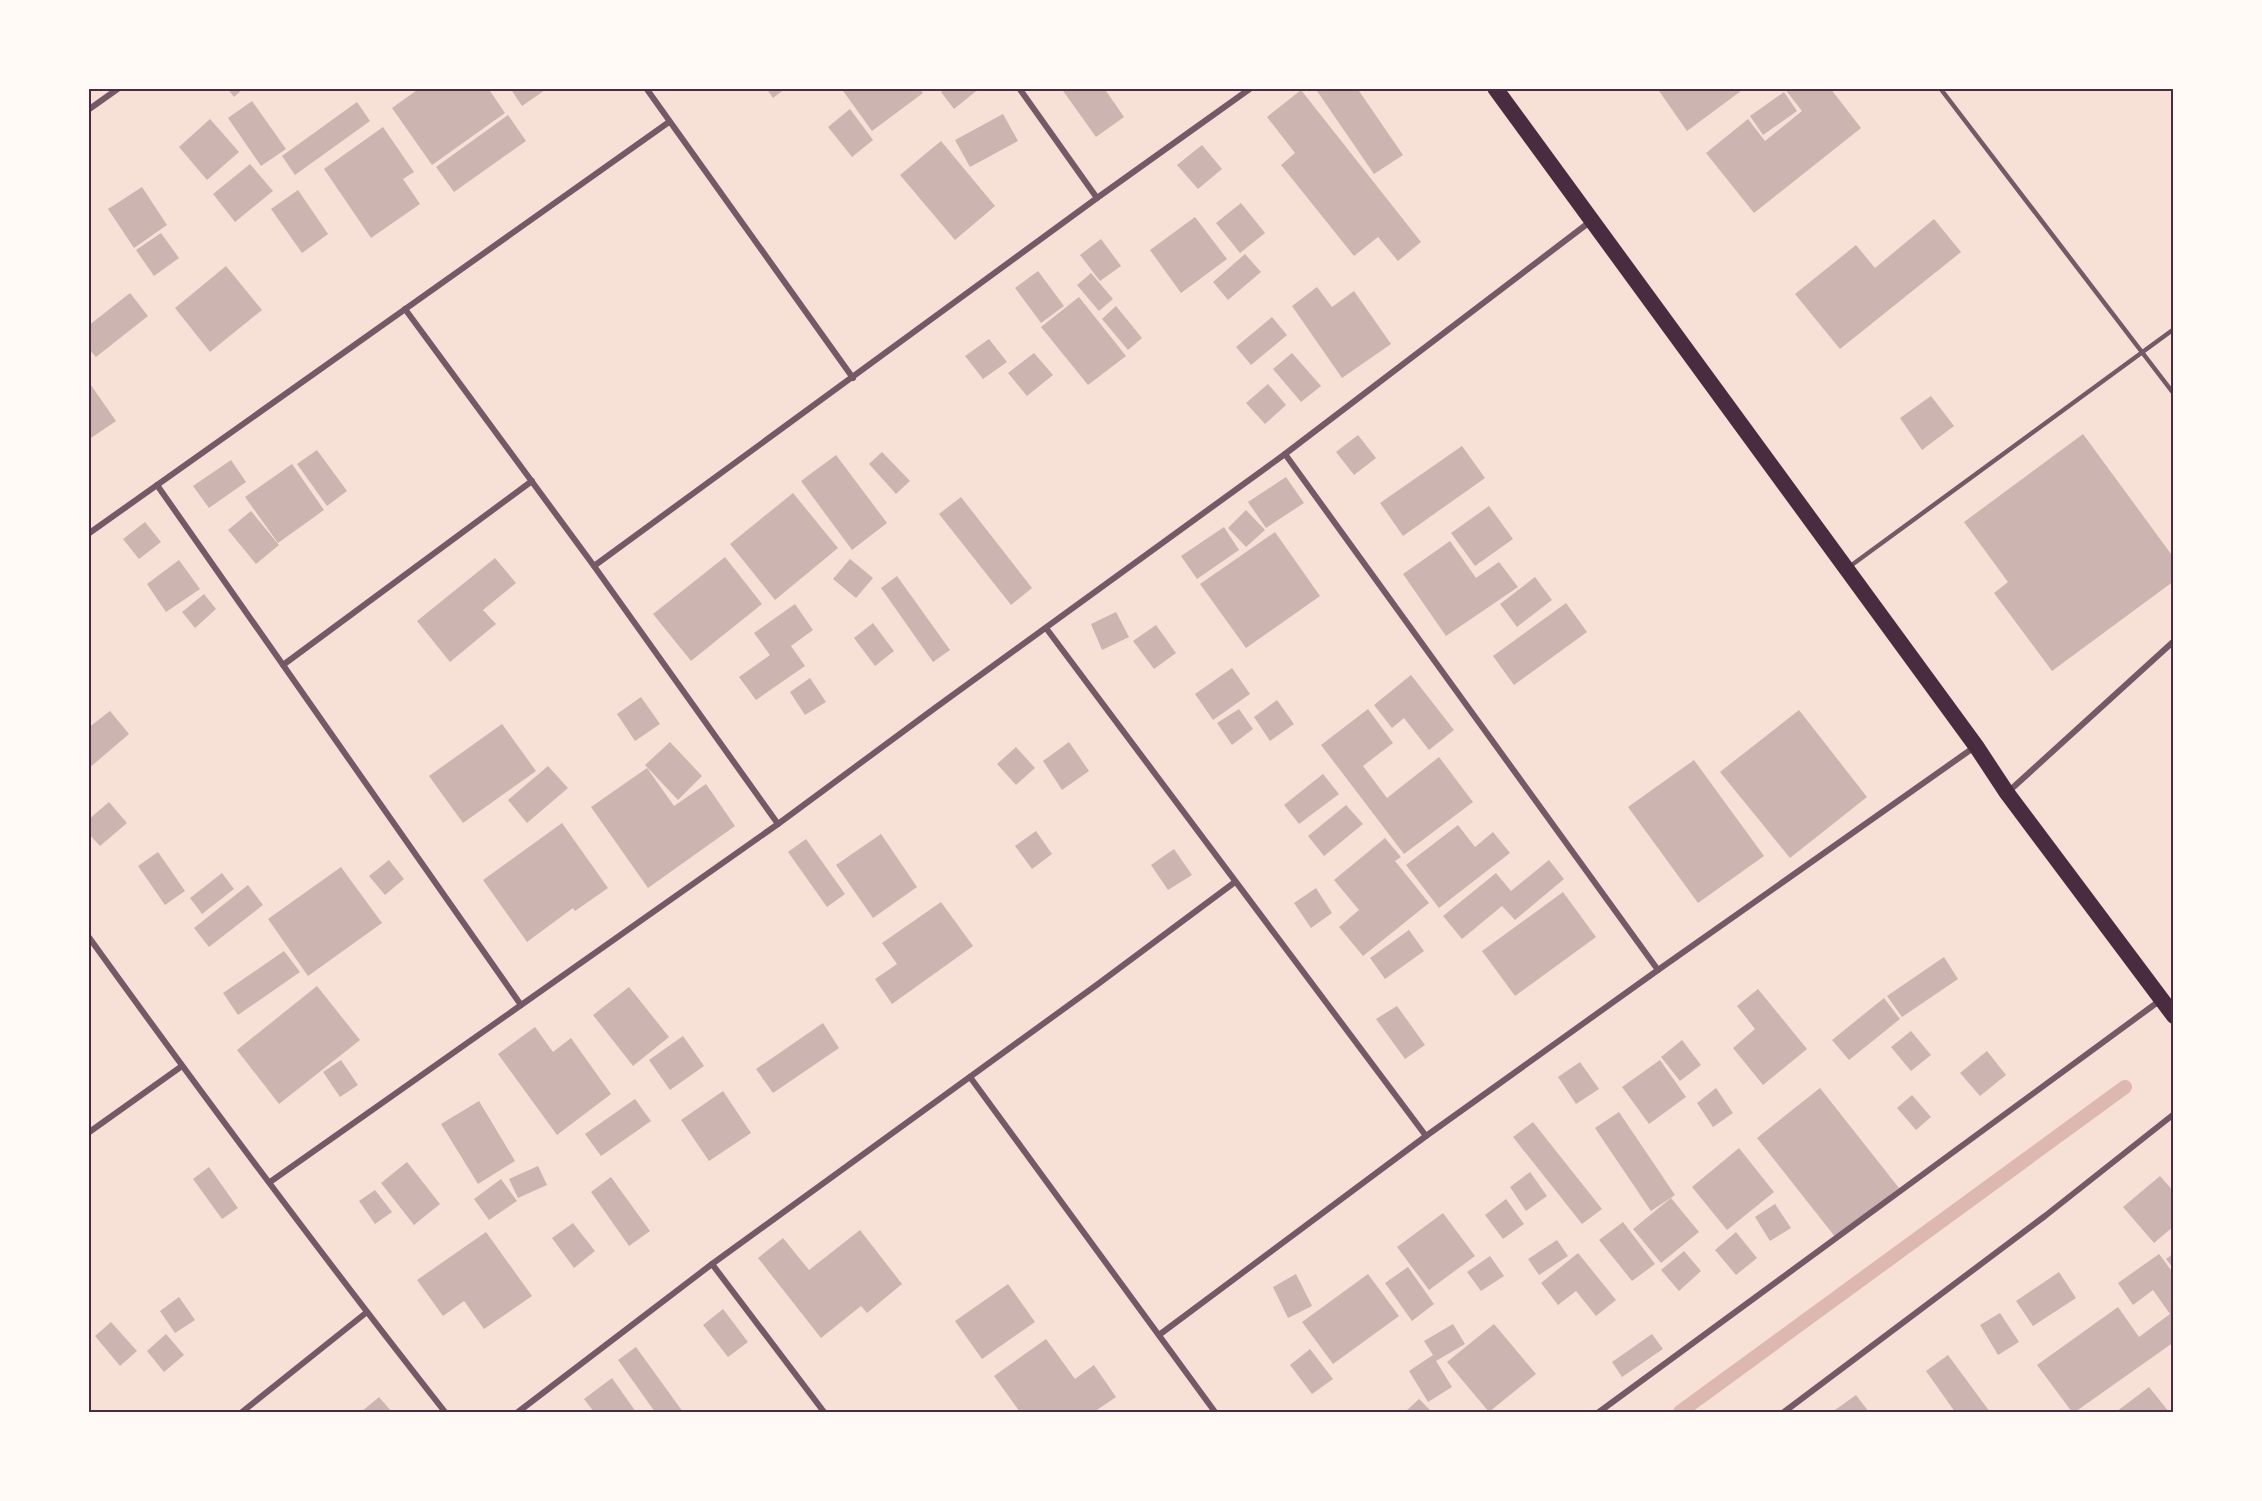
<svg xmlns="http://www.w3.org/2000/svg" width="2262" height="1501" font-family="Figtree,sans-serif">
<style>
.lines{fill:none;stroke-linecap:round;stroke-linejoin:round}
.stream{stroke:#dcb8b0;stroke-width:14}
.building{fill:#ccb4b1}
.service{stroke:#755966;stroke-width:4.5}
.minor{stroke:#755966;stroke-width:6}
.trunk{stroke:#4a2c40;stroke-width:16}
.neatline{fill:none;stroke:#4a2c40;stroke-width:2}
</style>
<rect width="100%" height="100%" fill="#f7e1d7"/>
<g class="lines">
<path class="stream" d="M 1680,1412 L 2125,1087"/>
</g>
<g class="building">
<path d="M 227,88 L 244,88 L 234,97 Z"/>
<path d="M 420,88 L 488,88 L 505,113 L 432,165 L 392,108 Z"/>
<path d="M 510,88 L 548,88 L 522,106 Z"/>
<path d="M 766,88 L 786,88 L 773,98 Z"/>
<path d="M 841,88 L 919,88 L 923,93 L 872,131 Z"/>
<path d="M 945,88 L 980,88 L 954,109 L 941,92 Z"/>
<path d="M 1061,88 L 1104,88 L 1124,117 L 1096,137 Z"/>
<path d="M 1315,88 L 1357,88 L 1403,155 L 1374,174 Z"/>
<path d="M 1657,88 L 1745,88 L 1687,131 Z"/>
<path d="M 1784,88 L 1830,88 L 1861,128 L 1754,213 L 1706,153 L 1748,119 L 1765,141 L 1802,111 Z"/>
<path d="M 1301,90 L 1421,242 L 1398,261 L 1378,237 L 1354,256 L 1281,165 L 1295,153 L 1267,117 Z"/>
<path d="M 1784,92 L 1797,111 L 1763,135 L 1750,116 Z"/>
<path d="M 252,101 L 286,149 L 261,166 L 228,118 Z"/>
<path d="M 357,102 L 370,121 L 295,175 L 282,156 Z"/>
<path d="M 850,109 L 873,140 L 852,157 L 828,127 Z"/>
<path d="M 1003,114 L 1018,141 L 970,167 L 955,140 Z"/>
<path d="M 508,115 L 526,141 L 454,192 L 436,167 Z"/>
<path d="M 210,119 L 239,152 L 207,180 L 179,147 Z"/>
<path d="M 383,127 L 414,172 L 403,179 L 420,204 L 371,238 L 324,169 Z"/>
<path d="M 941,141 L 995,206 L 955,240 L 900,175 Z"/>
<path d="M 1202,145 L 1222,169 L 1198,189 L 1177,165 Z"/>
<path d="M 250,164 L 273,191 L 235,222 L 213,194 Z"/>
<path d="M 142,187 L 167,225 L 134,248 L 108,209 Z"/>
<path d="M 298,190 L 328,234 L 302,253 L 271,209 Z"/>
<path d="M 1241,203 L 1265,233 L 1240,253 L 1216,223 Z"/>
<path d="M 1195,217 L 1227,259 L 1181,293 L 1150,250 Z"/>
<path d="M 1934,219 L 1961,252 L 1840,349 L 1795,294 L 1856,245 L 1875,268 Z"/>
<path d="M 161,233 L 179,258 L 154,276 L 136,250 Z"/>
<path d="M 1101,239 L 1121,266 L 1100,281 L 1080,255 Z"/>
<path d="M 1245,254 L 1261,272 L 1228,300 L 1213,282 Z"/>
<path d="M 226,266 L 262,310 L 210,352 L 175,308 Z"/>
<path d="M 1038,271 L 1064,306 L 1041,323 L 1015,288 Z"/>
<path d="M 1091,273 L 1113,299 L 1099,311 L 1077,285 Z"/>
<path d="M 1317,287 L 1332,307 L 1354,291 L 1391,344 L 1342,378 L 1292,306 Z"/>
<path d="M 130,293 L 148,316 L 96,357 L 88,348 L 88,326 Z"/>
<path d="M 1079,297 L 1126,356 L 1088,385 L 1041,327 Z"/>
<path d="M 1116,306 L 1142,338 L 1128,350 L 1102,319 Z"/>
<path d="M 1272,317 L 1287,335 L 1251,365 L 1236,347 Z"/>
<path d="M 989,339 L 1007,362 L 983,379 L 965,356 Z"/>
<path d="M 1034,353 L 1053,375 L 1027,396 L 1008,373 Z"/>
<path d="M 1292,353 L 1321,386 L 1301,402 L 1273,369 Z"/>
<path d="M 88,381 L 116,421 L 88,440 Z"/>
<path d="M 1268,384 L 1286,405 L 1265,424 L 1246,403 Z"/>
<path d="M 1931,396 L 1954,426 L 1922,450 L 1900,418 Z"/>
<path d="M 2083,434 L 2174,558 L 2174,581 L 2052,671 L 1994,593 L 2008,582 L 1964,522 Z"/>
<path d="M 1358,435 L 1376,458 L 1354,475 L 1336,452 Z"/>
<path d="M 1462,446 L 1485,478 L 1403,536 L 1380,503 Z"/>
<path d="M 317,450 L 347,491 L 327,506 L 297,464 Z"/>
<path d="M 882,452 L 910,481 L 896,494 L 869,464 Z"/>
<path d="M 836,455 L 887,523 L 852,550 L 801,481 Z"/>
<path d="M 231,460 L 246,482 L 209,508 L 193,486 Z"/>
<path d="M 292,464 L 324,510 L 278,543 L 245,497 Z"/>
<path d="M 1286,477 L 1304,503 L 1266,528 L 1248,502 Z"/>
<path d="M 793,493 L 838,548 L 775,600 L 730,544 Z"/>
<path d="M 961,497 L 1032,588 L 1011,605 L 939,514 Z"/>
<path d="M 1489,506 L 1513,539 L 1475,566 L 1451,533 Z"/>
<path d="M 1246,510 L 1265,530 L 1246,547 L 1228,528 Z"/>
<path d="M 251,511 L 279,545 L 256,564 L 228,530 Z"/>
<path d="M 145,522 L 161,542 L 139,559 L 123,539 Z"/>
<path d="M 1224,527 L 1239,550 L 1197,579 L 1181,556 Z"/>
<path d="M 1275,532 L 1320,596 L 1246,648 L 1200,584 Z"/>
<path d="M 1450,541 L 1476,578 L 1499,562 L 1518,587 L 1446,636 L 1403,574 Z"/>
<path d="M 725,557 L 762,604 L 691,661 L 653,614 Z"/>
<path d="M 495,558 L 516,583 L 483,610 L 496,624 L 450,662 L 417,621 Z"/>
<path d="M 850,559 L 873,578 L 856,598 L 833,579 Z"/>
<path d="M 179,560 L 200,589 L 166,612 L 147,584 Z"/>
<path d="M 897,576 L 950,650 L 933,662 L 881,588 Z"/>
<path d="M 1535,577 L 1552,600 L 1517,627 L 1500,604 Z"/>
<path d="M 204,594 L 216,609 L 195,628 L 182,612 Z"/>
<path d="M 1566,603 L 1587,632 L 1514,685 L 1493,656 Z"/>
<path d="M 795,604 L 813,630 L 791,646 L 805,666 L 756,700 L 739,677 L 770,655 L 754,633 Z"/>
<path d="M 1116,612 L 1129,637 L 1102,650 L 1091,624 Z"/>
<path d="M 873,623 L 894,651 L 875,666 L 854,638 Z"/>
<path d="M 1156,625 L 1176,653 L 1154,669 L 1133,641 Z"/>
<path d="M 1232,668 L 1250,694 L 1213,720 L 1195,694 Z"/>
<path d="M 1411,675 L 1454,730 L 1429,750 L 1404,718 L 1392,728 L 1374,705 Z"/>
<path d="M 810,678 L 826,702 L 805,715 L 790,692 Z"/>
<path d="M 641,697 L 660,724 L 635,741 L 617,714 Z"/>
<path d="M 1277,700 L 1294,724 L 1270,741 L 1254,717 Z"/>
<path d="M 1239,709 L 1253,729 L 1232,745 L 1217,723 Z"/>
<path d="M 1368,709 L 1393,743 L 1363,766 L 1387,798 L 1439,757 L 1473,802 L 1404,854 L 1321,745 Z"/>
<path d="M 1799,710 L 1867,797 L 1790,858 L 1720,772 Z"/>
<path d="M 110,711 L 129,734 L 88,769 L 88,728 Z"/>
<path d="M 502,724 L 536,771 L 463,823 L 429,776 Z"/>
<path d="M 670,742 L 702,776 L 678,800 L 645,765 Z"/>
<path d="M 1069,742 L 1089,771 L 1062,790 L 1043,761 Z"/>
<path d="M 1016,747 L 1035,768 L 1016,785 L 997,764 Z"/>
<path d="M 1694,760 L 1764,856 L 1698,903 L 1628,807 Z"/>
<path d="M 548,766 L 568,788 L 527,823 L 508,800 Z"/>
<path d="M 647,768 L 674,806 L 706,784 L 735,826 L 648,888 L 591,807 Z"/>
<path d="M 1323,774 L 1339,794 L 1299,824 L 1284,805 Z"/>
<path d="M 109,802 L 127,823 L 100,846 L 88,833 L 88,820 Z"/>
<path d="M 1346,805 L 1363,824 L 1324,856 L 1308,836 Z"/>
<path d="M 562,823 L 608,888 L 575,911 L 573,908 L 527,942 L 483,880 Z"/>
<path d="M 1458,825 L 1475,847 L 1493,832 L 1510,853 L 1439,908 L 1406,865 Z"/>
<path d="M 1036,831 L 1052,854 L 1032,869 L 1015,846 Z"/>
<path d="M 881,834 L 917,887 L 873,918 L 836,865 Z"/>
<path d="M 1385,838 L 1401,857 L 1395,861 L 1429,903 L 1363,956 L 1339,927 L 1359,910 L 1334,880 Z"/>
<path d="M 806,839 L 845,894 L 827,907 L 788,852 Z"/>
<path d="M 1174,849 L 1192,875 L 1168,890 L 1151,865 Z"/>
<path d="M 158,852 L 185,891 L 165,905 L 138,866 Z"/>
<path d="M 389,860 L 404,879 L 385,895 L 369,876 Z"/>
<path d="M 1549,860 L 1564,879 L 1515,920 L 1502,906 L 1462,939 L 1443,916 L 1496,873 L 1511,891 Z"/>
<path d="M 341,867 L 382,923 L 308,976 L 268,919 Z"/>
<path d="M 222,873 L 234,889 L 202,914 L 190,898 Z"/>
<path d="M 248,885 L 263,905 L 209,947 L 194,928 Z"/>
<path d="M 1316,888 L 1332,913 L 1311,928 L 1294,903 Z"/>
<path d="M 1563,892 L 1596,937 L 1515,996 L 1482,951 Z"/>
<path d="M 941,902 L 973,946 L 892,1004 L 875,979 L 897,964 L 882,943 Z"/>
<path d="M 1409,930 L 1424,951 L 1385,979 L 1370,958 Z"/>
<path d="M 284,951 L 300,972 L 238,1015 L 223,993 Z"/>
<path d="M 1944,957 L 1958,979 L 1902,1017 L 1887,996 Z"/>
<path d="M 317,986 L 360,1040 L 279,1104 L 237,1050 Z"/>
<path d="M 629,987 L 669,1037 L 633,1066 L 593,1015 Z"/>
<path d="M 1758,989 L 1807,1049 L 1763,1085 L 1733,1048 L 1755,1029 L 1737,1006 Z"/>
<path d="M 1884,998 L 1900,1019 L 1849,1060 L 1832,1040 Z"/>
<path d="M 1397,1006 L 1425,1045 L 1405,1059 L 1376,1019 Z"/>
<path d="M 823,1023 L 839,1048 L 773,1093 L 756,1069 Z"/>
<path d="M 535,1027 L 553,1052 L 571,1038 L 611,1094 L 557,1135 L 498,1054 Z"/>
<path d="M 1911,1031 L 1931,1055 L 1911,1071 L 1891,1047 Z"/>
<path d="M 683,1036 L 704,1066 L 670,1090 L 649,1060 Z"/>
<path d="M 1682,1040 L 1701,1065 L 1680,1081 L 1661,1057 Z"/>
<path d="M 1987,1051 L 2006,1075 L 1980,1096 L 1960,1073 Z"/>
<path d="M 341,1060 L 358,1085 L 340,1097 L 323,1072 Z"/>
<path d="M 1660,1060 L 1686,1097 L 1649,1124 L 1622,1087 Z"/>
<path d="M 1580,1062 L 1599,1089 L 1576,1104 L 1558,1077 Z"/>
<path d="M 1716,1088 L 1733,1113 L 1713,1127 L 1697,1103 Z"/>
<path d="M 1820,1088 L 1899,1188 L 1836,1238 L 1757,1138 Z"/>
<path d="M 723,1091 L 751,1133 L 709,1161 L 681,1120 Z"/>
<path d="M 1912,1095 L 1931,1117 L 1916,1130 L 1897,1108 Z"/>
<path d="M 635,1099 L 651,1121 L 601,1156 L 585,1134 Z"/>
<path d="M 479,1101 L 515,1161 L 478,1184 L 441,1124 Z"/>
<path d="M 1619,1112 L 1675,1195 L 1651,1211 L 1595,1128 Z"/>
<path d="M 1533,1122 L 1602,1209 L 1582,1224 L 1513,1137 Z"/>
<path d="M 1739,1148 L 1774,1192 L 1727,1230 L 1692,1187 Z"/>
<path d="M 407,1162 L 440,1204 L 414,1225 L 381,1183 Z"/>
<path d="M 538,1166 L 547,1185 L 518,1198 L 509,1179 Z"/>
<path d="M 209,1167 L 238,1208 L 222,1219 L 193,1179 Z"/>
<path d="M 1530,1172 L 1547,1196 L 1526,1211 L 1510,1187 Z"/>
<path d="M 2160,1176 L 2174,1192 L 2174,1226 L 2154,1243 L 2123,1207 Z"/>
<path d="M 611,1177 L 650,1231 L 629,1246 L 591,1192 Z"/>
<path d="M 501,1179 L 517,1201 L 489,1220 L 474,1199 Z"/>
<path d="M 375,1190 L 392,1212 L 375,1224 L 359,1201 Z"/>
<path d="M 1671,1198 L 1699,1232 L 1661,1263 L 1633,1229 Z"/>
<path d="M 1506,1199 L 1524,1224 L 1503,1239 L 1485,1215 Z"/>
<path d="M 1775,1204 L 1791,1228 L 1770,1241 L 1755,1217 Z"/>
<path d="M 1443,1213 L 1475,1256 L 1429,1290 L 1397,1247 Z"/>
<path d="M 1623,1222 L 1655,1264 L 1632,1281 L 1599,1240 Z"/>
<path d="M 573,1223 L 595,1251 L 574,1268 L 552,1238 Z"/>
<path d="M 860,1230 L 902,1284 L 867,1313 L 861,1306 L 821,1338 L 758,1258 L 783,1238 L 809,1270 Z"/>
<path d="M 486,1232 L 532,1296 L 484,1329 L 464,1301 L 443,1316 L 417,1280 Z"/>
<path d="M 1736,1232 L 1757,1258 L 1736,1275 L 1715,1250 Z"/>
<path d="M 1557,1240 L 1568,1256 L 1539,1275 L 1528,1259 Z"/>
<path d="M 1684,1251 L 1701,1271 L 1679,1291 L 1661,1270 Z"/>
<path d="M 1578,1253 L 1616,1300 L 1596,1316 L 1576,1291 L 1558,1305 L 1541,1283 Z"/>
<path d="M 2174,1253 L 2174,1269 L 2166,1259 Z"/>
<path d="M 2159,1254 L 2174,1274 L 2174,1342 L 2075,1412 L 2072,1412 L 2037,1365 L 2118,1307 L 2139,1337 L 2170,1314 L 2153,1290 L 2133,1305 L 2118,1283 Z"/>
<path d="M 1490,1256 L 1504,1276 L 1481,1291 L 1467,1272 Z"/>
<path d="M 1408,1267 L 1434,1304 L 1412,1321 L 1385,1283 Z"/>
<path d="M 2059,1272 L 2076,1298 L 2033,1326 L 2016,1301 Z"/>
<path d="M 1296,1274 L 1312,1306 L 1288,1318 L 1273,1287 Z"/>
<path d="M 1368,1274 L 1399,1316 L 1333,1364 L 1302,1322 Z"/>
<path d="M 1008,1284 L 1035,1322 L 982,1359 L 955,1321 Z"/>
<path d="M 179,1297 L 195,1320 L 175,1333 L 160,1311 Z"/>
<path d="M 723,1309 L 748,1342 L 728,1357 L 703,1325 Z"/>
<path d="M 2000,1313 L 2019,1342 L 1998,1355 L 1980,1325 Z"/>
<path d="M 111,1322 L 137,1351 L 120,1366 L 95,1336 Z"/>
<path d="M 1453,1324 L 1465,1344 L 1436,1361 L 1452,1387 L 1428,1402 L 1409,1371 L 1433,1355 L 1424,1341 Z"/>
<path d="M 1494,1324 L 1536,1374 L 1489,1412 L 1447,1362 Z"/>
<path d="M 166,1334 L 184,1355 L 164,1372 L 147,1351 Z"/>
<path d="M 1652,1334 L 1663,1349 L 1622,1377 L 1612,1362 Z"/>
<path d="M 1046,1339 L 1075,1379 L 1094,1365 L 1116,1397 L 1094,1412 L 1020,1412 L 994,1376 Z"/>
<path d="M 636,1347 L 683,1412 L 655,1412 L 618,1360 Z"/>
<path d="M 1310,1349 L 1333,1379 L 1312,1394 L 1290,1365 Z"/>
<path d="M 1948,1355 L 1990,1412 L 1955,1412 L 1926,1371 Z"/>
<path d="M 612,1378 L 636,1412 L 594,1412 L 584,1399 Z"/>
<path d="M 2149,1387 L 2169,1412 L 2116,1412 Z"/>
<path d="M 1856,1395 L 1869,1412 L 1837,1412 L 1835,1410 Z"/>
<path d="M 379,1397 L 392,1412 L 361,1412 Z"/>
<path d="M 1419,1399 L 1432,1412 L 1405,1412 Z"/>
</g>
<g class="lines">
<g class="service">
<path d="M 1940,88 L 2174,394"/>
<path d="M 1849,567 L 2174,329"/>
</g>
<g class="minor">
<path d="M 646,88 L 853,378"/>
<path d="M 1019,88 L 1097,198"/>
<path d="M 88,110 L 119,88"/>
<path d="M 405,309 L 594,566 L 778,824"/>
<path d="M 1285,454 L 1658,970"/>
<path d="M 157,485 L 521,1005"/>
<path d="M 88,534 L 669,122"/>
<path d="M 594,566 L 1097,198 L 1251,88"/>
<path d="M 1046,628 L 1426,1136"/>
<path d="M 283,665 L 532,481"/>
<path d="M 2008,792 L 2174,641"/>
<path d="M 88,936 C 204,1097 323,1257 445,1412"/>
<path d="M 970,1077 L 1215,1412"/>
<path d="M 88,1133 L 182,1066"/>
<path d="M 270,1182 L 778,824 L 935,708 L 1285,454 L 1591,221"/>
<path d="M 712,1264 L 824,1412"/>
<path d="M 1159,1335 L 1426,1136 L 1658,970 L 1976,746"/>
<path d="M 242,1412 L 367,1312"/>
<path d="M 518,1412 L 712,1264 L 1098,984 L 1235,882"/>
<path d="M 1599,1412 L 2162,999"/>
<path d="M 1784,1412 L 2045,1216 L 2174,1114"/>
</g>
<path class="trunk" d="M 1495,88 L 1976,746 L 2007,793 L 2174,1016"/>
</g>
<rect width="2262" height="1501" fill="none" stroke="#fffaf5" stroke-width="180"/>
<rect x="90" y="90" width="2082" height="1321" class="neatline"/>
</svg>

◆ ◆ ◆

**WHAT YOU WILL DO**
Above are the entries. Output exactly the lines beginning with the line that has "508,115 L 526,141" and ending with the line that has "1195,217 L 1227,259".

**EXPECTED ANSWER**
<path d="M 508,115 L 526,141 L 454,192 L 436,167 Z"/>
<path d="M 210,119 L 239,152 L 207,180 L 179,147 Z"/>
<path d="M 383,127 L 414,172 L 403,179 L 420,204 L 371,238 L 324,169 Z"/>
<path d="M 941,141 L 995,206 L 955,240 L 900,175 Z"/>
<path d="M 1202,145 L 1222,169 L 1198,189 L 1177,165 Z"/>
<path d="M 250,164 L 273,191 L 235,222 L 213,194 Z"/>
<path d="M 142,187 L 167,225 L 134,248 L 108,209 Z"/>
<path d="M 298,190 L 328,234 L 302,253 L 271,209 Z"/>
<path d="M 1241,203 L 1265,233 L 1240,253 L 1216,223 Z"/>
<path d="M 1195,217 L 1227,259 L 1181,293 L 1150,250 Z"/>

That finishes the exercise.